MATERIAL ERSCHLIESSEN ▸
1. Übertragen Sie aus dem Textauszug über Warkstorf den Abschnitt von „Diesen Text zu“ bis „an physischem Hunger.“ wortgetreu.
2. Wann wurde Warkstorf laut dem Text über die Ortsgeschichte nachweislich zum ersten Mal genannt?
3. Setzen Sie den Text über die Geschichte von Warkstorf im Anschluss an seinen letzten Satz fort.
━━ TEXTAUSZUG
Im Jahre 1303 zum Geburtstage Johannes dem Täufer, am 24. Juni, in der Verkaufsurkunde, wurde Warkstorf nachweislich erstmalig genannt.[Warickesdorpe] Mecklenburgisches Urkundenbuch Nr. 2873. Der ältere Namenszug deutet auf einen Personennamen. Den Ortsnamen gibt es nur einmal in Deutschland. 1306 Waresdorpe. Bedeutung: vranu (altslaw.)= schwarz, Rabe bzw. vrana=Krähe. Dorf des Varik.

Diesen Text zu schreiben, war erst möglich, als der Urkundentext aus dem Latein von
1303 in das Deutsch von 2003 übertragen vorlag. Dies geschah in Kooperation mit den Herren Prof. Dr. Martin Ahn (Hochschule Wismar), Reinhard Milde und Siegfried Liesenberg, letztere beide aus dem Rheinland.

Denn seit dem Westfälischen Frieden
(1648) gehörten etliche Dörfer hier in der Gegend, auch Warkstorf, zur schwedischen Krone. Wie unheimlich gross muss damals die Aufbruchstimmung gewesen sein?! Go Ost, go Ost sagten sich die Menschen im Rheinland und Niedersachsen und brachten die Plattdeutsche Sprache mit. Denn in den Landen westlich der Elbe herrschte Überbevölkerung. Man litt an physischem Hunger.

Der Vertrag wurde, zeitgemäss, im Namen des Herren (Gottes) vom Vertragsausführenden eingeleitet. In diesem Fall musste er auch um die Erlaubnis seiner Mutter bitten. Der Vater, Herzog Heinrich I. von Mecklenburg, hatte sich für 15 Jahre auf eine Pilgerreise nach Jerusalem begeben.
━━━━
━━ BEREITGESTELLTE ANGABEN
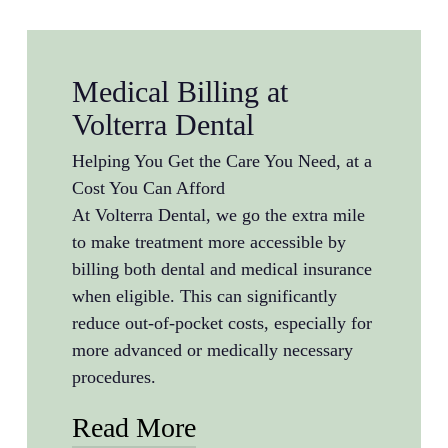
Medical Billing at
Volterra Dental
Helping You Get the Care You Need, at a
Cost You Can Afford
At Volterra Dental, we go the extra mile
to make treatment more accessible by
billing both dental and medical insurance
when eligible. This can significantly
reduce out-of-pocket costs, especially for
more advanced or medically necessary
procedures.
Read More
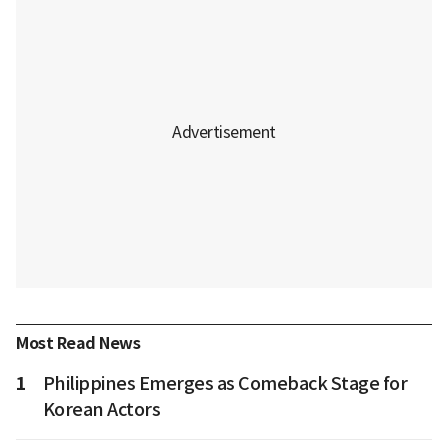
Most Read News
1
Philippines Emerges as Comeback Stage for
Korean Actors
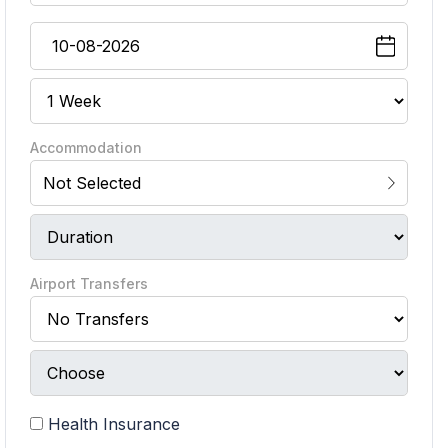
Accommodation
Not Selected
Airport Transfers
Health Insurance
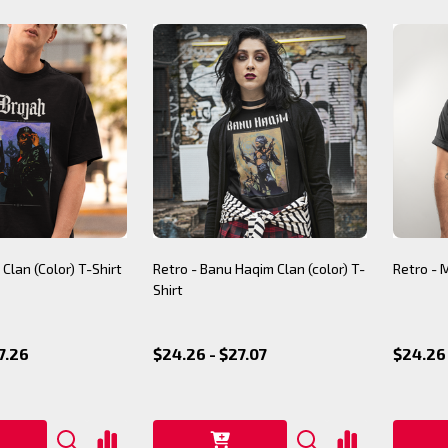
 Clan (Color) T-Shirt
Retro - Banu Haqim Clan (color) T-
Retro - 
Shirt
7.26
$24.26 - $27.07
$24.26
━━━━
LÖSUNGEN DER ÜBUNG ▸
1.
Diesen Text zu schreiben, war erst möglich, als der Urkundentext aus dem Latein von
1303 in das Deutsch von 2003 übertragen vorlag. Dies geschah in Kooperation mit den Herren Prof. Dr. Martin Ahn (Hochschule Wismar), Reinhard Milde und Siegfried Liesenberg, letztere beide aus dem Rheinland.

Denn seit dem Westfälischen Frieden
(1648) gehörten etliche Dörfer hier in der Gegend, auch Warkstorf, zur schwedischen Krone. Wie unheimlich gross muss damals die Aufbruchstimmung gewesen sein?! Go Ost, go Ost sagten sich die Menschen im Rheinland und Niedersachsen und brachten die Plattdeutsche Sprache mit. Denn in den Landen westlich der Elbe herrschte Überbevölkerung. Man litt an physischem Hunger.

2. Am 24. Juni 1303, dem Geburtstag Johannes des Täufers, in einer Verkaufsurkunde.

3.
In den Jahren danach, bis
1342, kam es mindestens zu 13 Verkäufen. Meist blieb das Dorf in kirchlicher Hand, bis in unsere Zeit (1945) hinein. 1327 stiftete der Klerus für die Haltung des Festes Conceptiones Mariae (Mariä Empfängnis), in den Dörfern Warickesdorpe und Rosenow, jährlich einen mittleren Geldbetrag. Zu Anfang der Reformation Luthers versuchte der Landesherr sich auch am kirchlichen Besitz gutzutun. Aber von diesem Dorf ließ er alsbald wieder ab.

Schlimm für die Menschen war die Zeit des 30-jährigen Krieges (1618-1648), der sich im Sommer
1627 in Wismars Umgebung einnistete. Was auch immer mit einer Verwüstung der umliegenden Ortschaften einher ging.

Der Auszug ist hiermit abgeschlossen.